Segment Start: DATASET RECORDS

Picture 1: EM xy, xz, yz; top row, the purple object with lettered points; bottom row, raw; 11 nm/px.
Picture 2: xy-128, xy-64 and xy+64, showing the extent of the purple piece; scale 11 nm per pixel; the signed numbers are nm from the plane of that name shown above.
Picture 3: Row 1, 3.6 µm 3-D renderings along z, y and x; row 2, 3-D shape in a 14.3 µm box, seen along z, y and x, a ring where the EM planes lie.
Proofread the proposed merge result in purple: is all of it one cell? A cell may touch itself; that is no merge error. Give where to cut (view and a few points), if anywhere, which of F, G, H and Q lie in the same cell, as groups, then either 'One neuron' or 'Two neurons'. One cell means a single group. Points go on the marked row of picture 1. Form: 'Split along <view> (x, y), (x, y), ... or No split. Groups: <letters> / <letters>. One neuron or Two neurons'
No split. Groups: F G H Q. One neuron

Segment End: DATASET RECORDS

__WHAT YOU ARE ASKED TO DO__
Every line in the records has to be written out again exactly.

__RESULT FOR THIS EXERCISE__
Picture 1: EM xy, xz, yz; top row, the purple object with lettered points; bottom row, raw; 11 nm/px.
Picture 2: xy-128, xy-64 and xy+64, showing the extent of the purple piece; scale 11 nm per pixel; the signed numbers are nm from the plane of that name shown above.
Picture 3: Row 1, 3.6 µm 3-D renderings along z, y and x; row 2, 3-D shape in a 14.3 µm box, seen along z, y and x, a ring where the EM planes lie.
Proofread the proposed merge result in purple: is all of it one cell? A cell may touch itself; that is no merge error. Give where to cut (view and a few points), if anywhere, which of F, G, H and Q lie in the same cell, as groups, then either 'One neuron' or 'Two neurons'. One cell means a single group. Points go on the marked row of picture 1. Form: 'Split along <view> (x, y), (x, y), ... or No split. Groups: <letters> / <letters>. One neuron or Two neurons'
No split. Groups: F G H Q. One neuron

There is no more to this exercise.